▸ **Kutipan Terpilih**
____________________

Beranda Berita Terkini Quo Vadis Kuota 30 % Caleg Perempuan di Parlemen

Quo Vadis Kuota 30 % Caleg Perempuan di Parlemen

Sejumlah aktvis-perempuan menyambangi bawaslu (foto Suara Aisyiyah)

ftnews.co.id, Jakarta – Kaum perempuan patut berbangga hati. Perempuan kini sudah mendapat tempat dalam politik Indonesia. Pemerintah berupaya mendorong kaum hawa itu untuk berpartisipasi dalam politik, seperti Pemilu. Peran mereka tidak sekadar pemilih tapi juga terus didorong untuk berkiprah, baik sebagai penyelenggara pemilu maupun peserta Pemilu. 

Setidaknya upaya tersebut, tercermin dari sejumlah regulasi yang mendorong partisipasi perempuan dalam Pemilu.  Salah satunya dalam Undang-undang  Nomor 2 tahun 2011 tentang Perubahan Atas UU Nomor 2 tahun 2008 tentang Partai Politik. Disana diatur kewajiban partai politik untuk menyertakan keterwakilan perempuan minimal 30 persen dalam pendirian maupun kepengurusan partai.

Selanjutnya, dalam Pasal 245  UU Nomor 7 tahun 2027 juga diamanatkan, daftar calon legislatif yang diajukan partai politik harus memuat keterwakilan perempuan paling sedikit 30 persen. 

Belakangan Mahkamah Agung (MA) juga telah mengabulkan gugatan  uji materiil terhadap Pasal 8 Ayat (2) Peraturan KPU Nomor 10 Tahun 2023 tentang Pencalonan Anggota DPR, DPRD Provinsi dan DPRD Kabupaten/Kota. 

Dalam Putusan MA No.24 P/HUM/2023 pada 29 Agustus 2023 itu,  Mahkamah Agung telah mengoreksi  Pasal 8 ayat (2) Peraturan KPU No.10 Tahun 2023 tentang Pencalonan Anggota Dewan Perwakilan Rakyat, Dewan Perwakilan Rakyat Daerah Provinsi, dan Dewan Perwakilan Rakyat Daerah Kab/Kota terkait penggunaan rumus/formula penghitungan keterwakilan perempuan berupa pembulatan ke bawah,

MA juga memerintahkan Komisi Pemilihan Umum (KPU) untuk mencabut pasal 8 ayat (2) Peraturan KPU No.10/2023  karena bertentangan dengan UUD Tahun 1945, UU No.7 Tahun 1984 tentang Ratifikasi CEDAW, dan UU No.7 Tahun 2017 tentang Pemilihan Umum.

____________________

▸ **Data yang Ditampilkan**
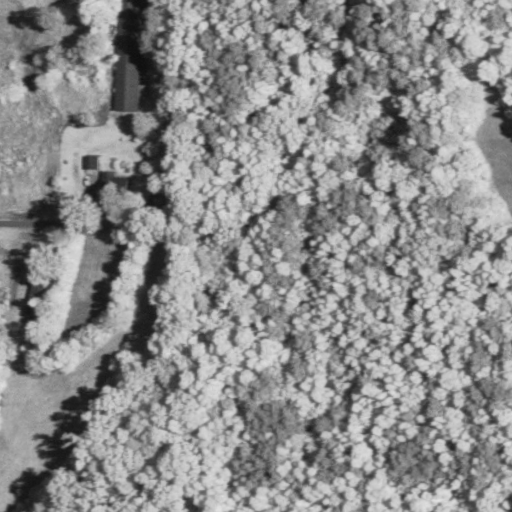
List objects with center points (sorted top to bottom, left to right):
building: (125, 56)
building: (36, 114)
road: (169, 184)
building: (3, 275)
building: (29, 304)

____________________

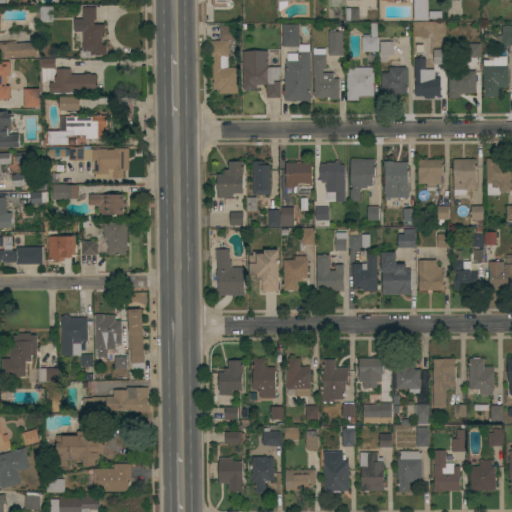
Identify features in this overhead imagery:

____________________

▸ **Tujuan A**
Tentukan apakah tiap pernyataan berikut sesuai dengan teks tentang kuota caleg perempuan. Jawab ya atau tidak, lalu kutip kata-kata teks yang menentukannya secara persis.
(i) Undang-undang Partai Politik mewajibkan partai menyertakan keterwakilan perempuan minimal 30 persen dalam pendirian dan kepengurusan partai.
(ii) Mahkamah Agung menolak gugatan uji materiil terhadap Pasal 8 Ayat (2) Peraturan KPU Nomor 10 Tahun 2023.
(iii) Menurut teks, peran perempuan dalam Pemilu hanya sebagai pemilih.
▸ **Tujuan B**
Tuliskan kembali secara persis bagian teks tentang kuota caleg perempuan yang dibuka dengan kata-kata berisi "Selanjutnya, dalam Pasal" dan ditutup dengan "sedikit 30 persen.".

▸ **Jawaban Akhir A**
(i) Ya: "Disana diatur kewajiban partai politik untuk menyertakan keterwakilan perempuan minimal 30 persen dalam pendirian maupun kepengurusan partai."
(ii) Tidak: "Belakangan Mahkamah Agung (MA) juga telah mengabulkan gugatan"
(iii) Tidak: "Peran mereka tidak sekadar pemilih tapi juga terus didorong untuk berkiprah"

▸ **Jawaban Akhir B**
Selanjutnya, dalam Pasal 245  UU Nomor 7 tahun 2027 juga diamanatkan, daftar calon legislatif yang diajukan partai politik harus memuat keterwakilan perempuan paling sedikit 30 persen.